In between there, he appeared in everything from the ill-fated “Heaven’s Gate (1980)” to “I, The Jury (1982)” based on the Mickey Spillane character Mike Hammer, to the ridiculous movies “Lust in the Dust (1985)” and “Stitches (1985)”, to closing out the decade in 1989 with “Fletch Lives” and “Tango and Cash.”

Geoffrey Lewis with his co-star Polly Holliday in the 1980s comedy "Flo".
It was just one of many guest and recurring roles he had in TV in the decade.
A familiar face
If you watched as much TV in the ‘80s as I did, you definitely would recognize Geoffrey Lewis. He had a guest starring role in pretty much everything you can imagine, from comedy to drama to night-time soap opera.

A sample of the shows he appeared in was “Lou Grant”; “B.J. and the Bear”; “Little House on the Prairie”; “After M*A*S*H”; “Blue Thunder”; “The Yellow Rose”; “Falcon Crest”; “Highway to Heaven”; “Spenser: For Hire”; “The Fall Guy”; “Scarecrow and Mrs. King”; “The A-Team”; “Magnum P.I.”; “MacGyver”; “Designing Women”; “The Golden Girls”; “Matlock”; and much more.

He often played the bad guy, and almost just as often was most comfortable in westerns. That’s where he played alongside Tom Selleck and Sam Elliott in “The Shadow Riders”.

The role that sticks out for me though, is in “The Return of the Man from U*N*C*L*E*: The Fifteen Years Later Affair”. He plays Janus, a turncoat U*N*C*L*E* agent who has resurrected their arch-nemesis T*H*R*U*S*H*, and is threatening to detonate a nuclear device. Only one man can deliver the ransom – Napoleon Solo, the original Man from U*N*C*L*E*. Geoffrey Lewis was awesome in the role.

Series TV
Lewis also had regular spots in two series.
He open the decade in 1980, playing Earl Tucker in “Flo”, a spin-off of the series “Alice” starring Polly Holliday. I remember it well, Monday nights I believe, on Channel 7 on peasant vision. Flo buys a rundown roadhouse and names it “Flo’s Yellow Rose”. Earl Tucker was the bartender, who really did not like working for a woman. “Flo” was cancelled after two seasons.
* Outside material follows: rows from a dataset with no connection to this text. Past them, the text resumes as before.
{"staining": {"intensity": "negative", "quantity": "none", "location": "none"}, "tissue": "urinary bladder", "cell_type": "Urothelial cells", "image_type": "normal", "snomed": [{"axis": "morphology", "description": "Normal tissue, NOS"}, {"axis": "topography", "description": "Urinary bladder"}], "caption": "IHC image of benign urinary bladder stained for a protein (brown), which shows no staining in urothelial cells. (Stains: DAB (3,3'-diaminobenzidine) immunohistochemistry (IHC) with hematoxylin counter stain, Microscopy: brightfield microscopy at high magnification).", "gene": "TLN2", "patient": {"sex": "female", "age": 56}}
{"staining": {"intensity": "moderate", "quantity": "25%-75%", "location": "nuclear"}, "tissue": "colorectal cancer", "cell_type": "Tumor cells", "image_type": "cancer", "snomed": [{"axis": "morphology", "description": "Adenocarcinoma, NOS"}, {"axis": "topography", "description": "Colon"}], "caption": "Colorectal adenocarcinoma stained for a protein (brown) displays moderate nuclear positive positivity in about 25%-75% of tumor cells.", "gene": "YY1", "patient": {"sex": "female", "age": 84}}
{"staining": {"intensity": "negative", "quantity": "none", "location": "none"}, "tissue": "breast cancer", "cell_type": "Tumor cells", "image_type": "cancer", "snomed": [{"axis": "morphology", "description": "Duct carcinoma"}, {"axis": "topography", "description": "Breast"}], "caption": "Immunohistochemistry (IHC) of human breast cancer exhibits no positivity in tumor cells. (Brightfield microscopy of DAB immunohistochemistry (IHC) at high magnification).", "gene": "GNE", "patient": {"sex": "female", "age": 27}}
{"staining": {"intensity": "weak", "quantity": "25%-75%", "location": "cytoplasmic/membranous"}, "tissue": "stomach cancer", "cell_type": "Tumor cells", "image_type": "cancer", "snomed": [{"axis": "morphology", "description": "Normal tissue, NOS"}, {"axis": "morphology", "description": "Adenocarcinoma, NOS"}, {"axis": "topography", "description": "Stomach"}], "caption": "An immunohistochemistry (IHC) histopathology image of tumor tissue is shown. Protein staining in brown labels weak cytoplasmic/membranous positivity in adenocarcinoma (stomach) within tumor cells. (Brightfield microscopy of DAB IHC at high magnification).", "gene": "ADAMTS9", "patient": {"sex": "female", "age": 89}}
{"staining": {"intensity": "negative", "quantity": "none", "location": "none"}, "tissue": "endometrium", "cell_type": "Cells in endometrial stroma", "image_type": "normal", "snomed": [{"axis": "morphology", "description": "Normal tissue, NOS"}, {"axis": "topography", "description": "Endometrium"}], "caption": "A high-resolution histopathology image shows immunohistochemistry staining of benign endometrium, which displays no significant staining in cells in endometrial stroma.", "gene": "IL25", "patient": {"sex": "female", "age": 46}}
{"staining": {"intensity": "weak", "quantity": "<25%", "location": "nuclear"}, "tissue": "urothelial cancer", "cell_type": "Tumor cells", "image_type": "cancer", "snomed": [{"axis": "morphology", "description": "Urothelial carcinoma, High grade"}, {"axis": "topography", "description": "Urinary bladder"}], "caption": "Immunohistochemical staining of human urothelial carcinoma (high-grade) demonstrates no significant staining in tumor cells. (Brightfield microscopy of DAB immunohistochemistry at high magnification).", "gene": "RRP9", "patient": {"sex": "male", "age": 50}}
Two years later, Geoffrey Lewis was back, this time in the western spoof “Gun Shy”, a series based on the Disney movie “The Apple Dumpling Gang”. A gambler wins two children in a game of poker and moves to California. He played Amos Tucker, a wannabe outlaw along with his partner in crime Theodore Ogilvie (played by Tim Thomerson). There are two clips to the left advertising "Gun Shy". The show only lasted six episodes before cancellation.

Geoffrey Lewis with his daughter actor Juliette Lewis.
Parting thoughts
It pains me to see some of the eulogies written about Geoffrey Lewis lead with the fact he is Juliette Lewis’ father.

Geoffrey Lewis was much more than that.

He was a prolific actor who began his career in the 1970s and kept on working well into the 21st Century, making his last appearance in “Retreat!” in 2012. He also will appear posthumously in 2016 in “High and Outside”.

The fabric of television and movie history is woven not just by the stars. It is the supporting cast members who can provide a rich texture and environment for the stars to thrive.

The 1980s is filled with character actors who appeared in a wide range of shows, offering their talents as bad guys, fall guys, wise guys, and just guys.

Geoffrey Lewis may have been one of the best to play any guy you wanted.